Accountability for genuinely bringing about improvement seems low and there are all kinds of spin and mechanisms to protect Ministers and others in leadership roles. We were once told by a senior Ministry of Education official that they considered their primary role was to “protect the Minister” – and that was under National.

I am not sure that our media (of all forms) genuinely dig for results and improvement for New Zealanders but seem more interested in scandal and too easily distracted by the issues that the government want front and centre.

Whoever is in power; a strong, intelligent, unified opposition has the role of holding the government to account. With this term barely started it will be of high interest to observe this. At least ACT will have more than one question a week – which will annoy the Speaker no end.

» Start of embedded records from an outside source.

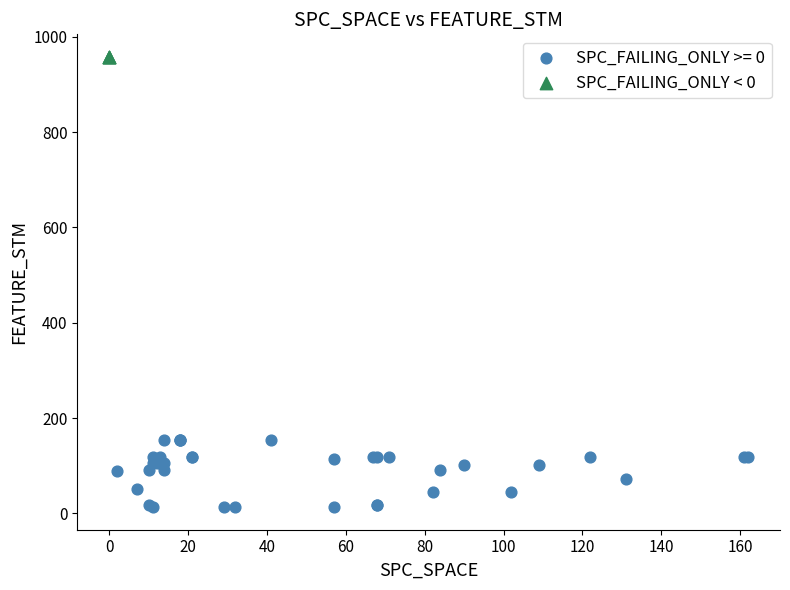

Which series reaches the maximum Y coordinate?

SPC_FAILING_ONLY < 0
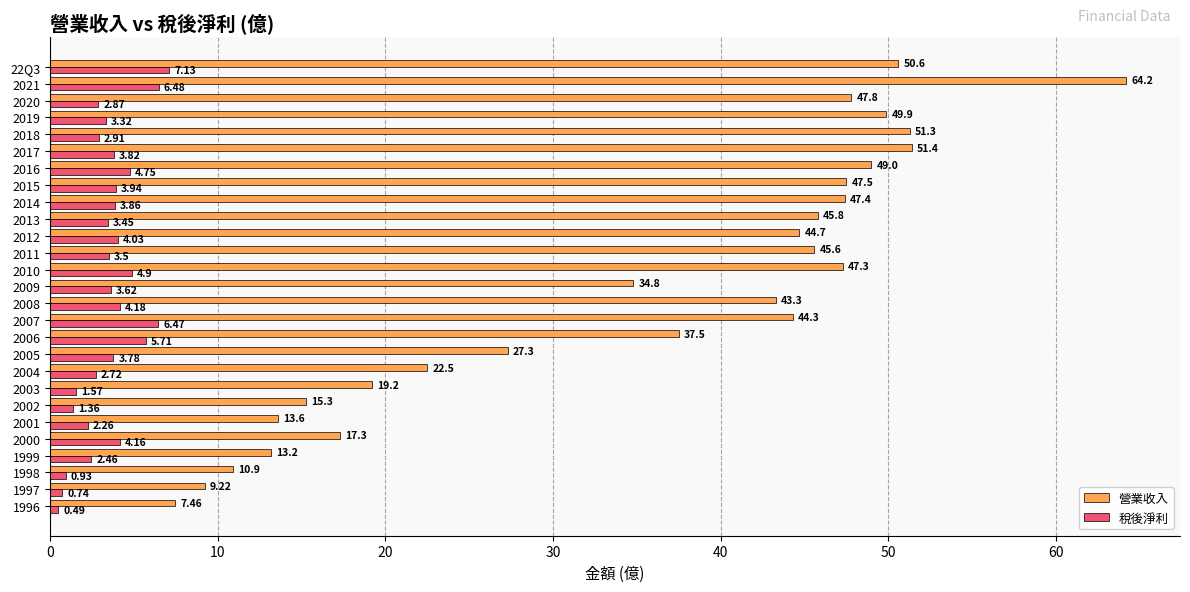

What is the average value of the 營業收入 series?

35.5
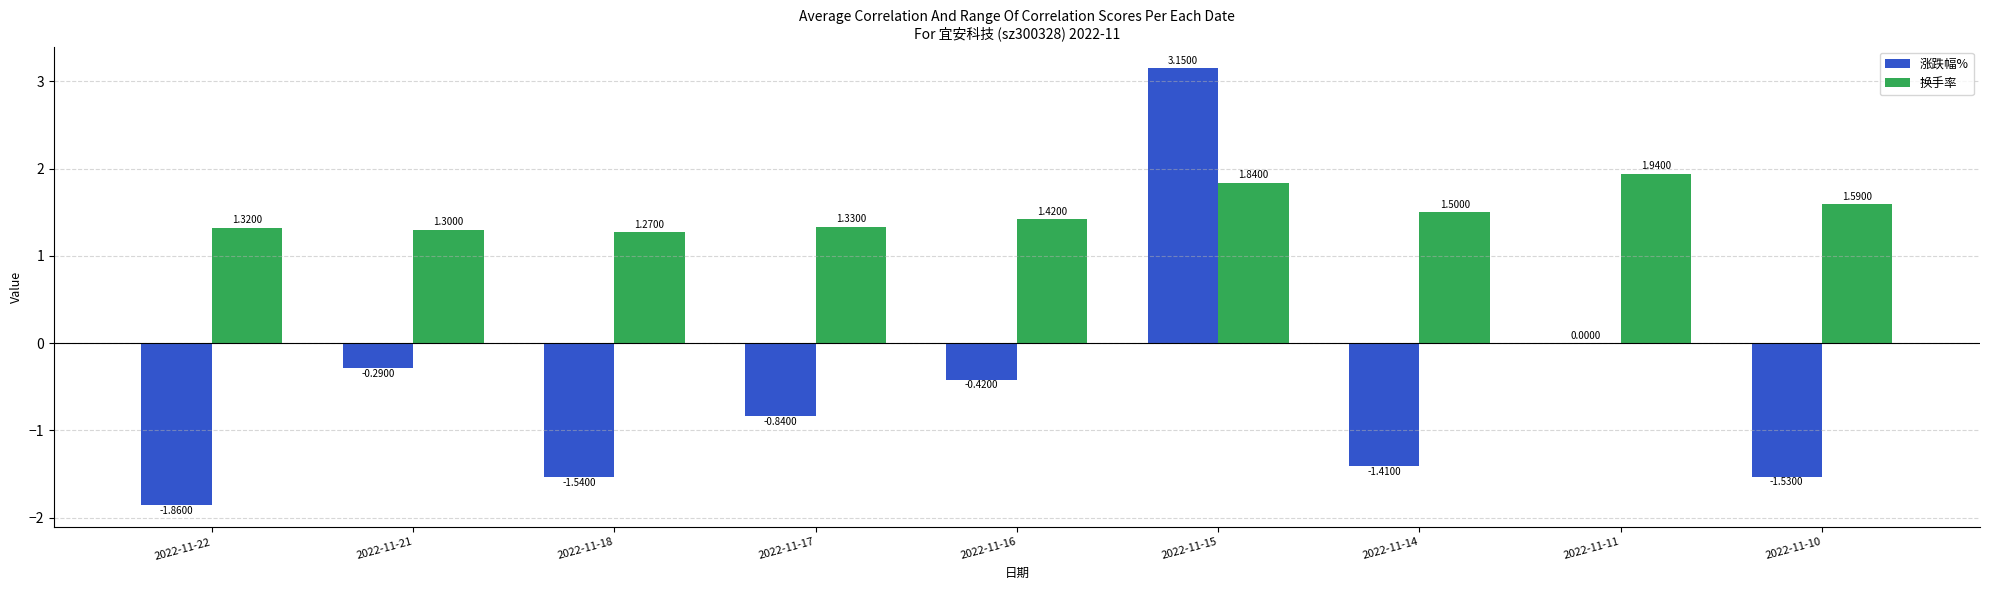

Between 2022-11-22 and 2022-11-10, which series saw the biggest shift?

涨跌幅%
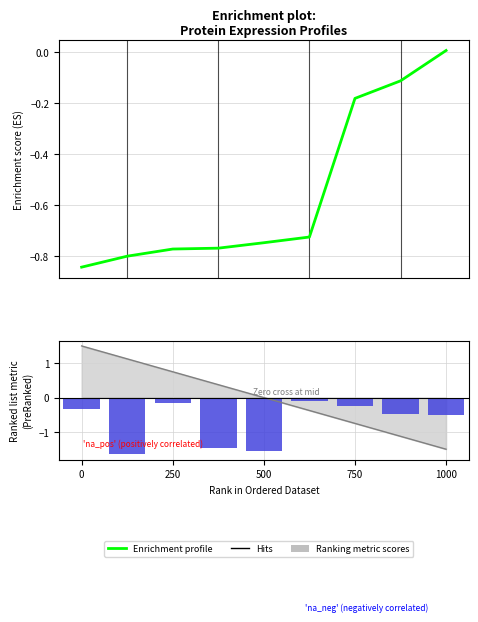

What is the difference between the second highest and minimum values in the Ranking metric scores series?

1.5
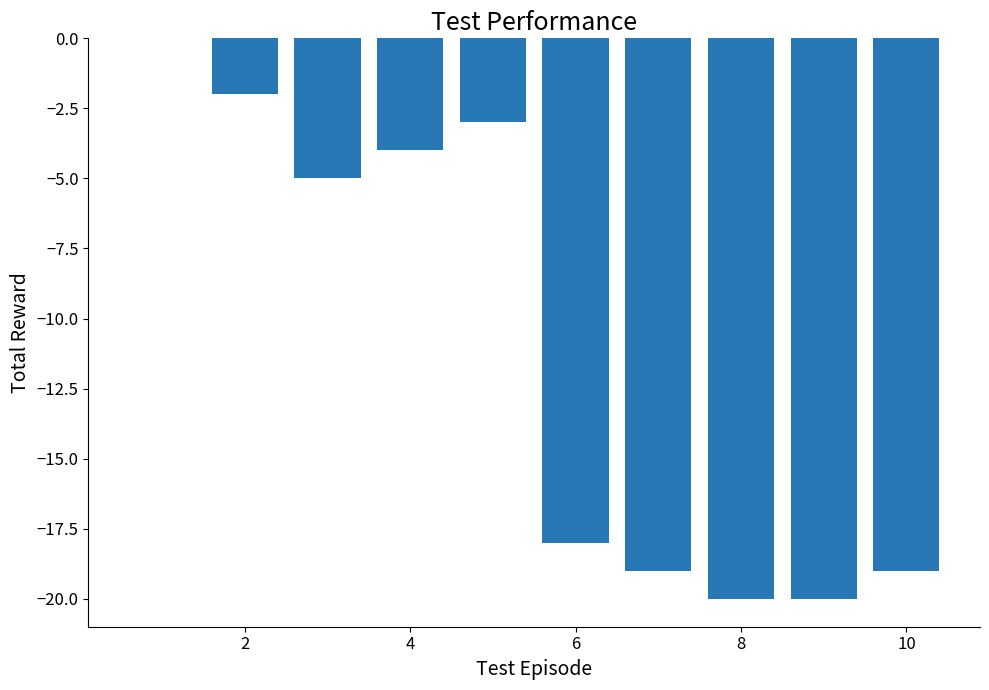

What is the sum of all values?

-110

And – despite the positive attempt at the beginning of their time it appears from a distance that some MPs simply lose the plot and get caught up in the contest and personality bluster. Frankly – I think that they forget what they went there for in the first place and/or get consumed with the retention of power (and baubles) as opposed to doing the good they thought they were going to do. Wellington becomes their bubble and the rest of NZ and the non-political class can wait until the next election. Maybe one thing that could change is that all politicians be limited to three terms and then have to take a term out of the State sector entirely before seeking re-election.

What to do?

If it is to truly be “government for the people” then the “the people” have to more active than just voting (or not) every three years. The MPs and the Public Servants rank below the population as a hierarchy. People have to be active and challenge for change. When I was asked by a group of New York educators why the down-trodden groups in NZ accept the education results of their children without taking to the streets in protest … I had no answer.

Parliamentary opposition and media need to do their job superbly and when they do need to be applauded and supported. Work hard to keep politicians on the real problems. Stay off the click-bait and send the market signals that true journalism is needed. Journalists respond to readership – when they do high quality work we must let them know. Surely the system must change in some form to make being an MP, being in government or being in Public Sector leadership more attractive to highly effective and private sector proven people.  The way many things are run now – including the stodgy traditions and petty nonsense of the House you would find few who would bother. People who get things done generally have very low thresh-holds for boredom, don’t suffer fools lightly and kick against control for control sake.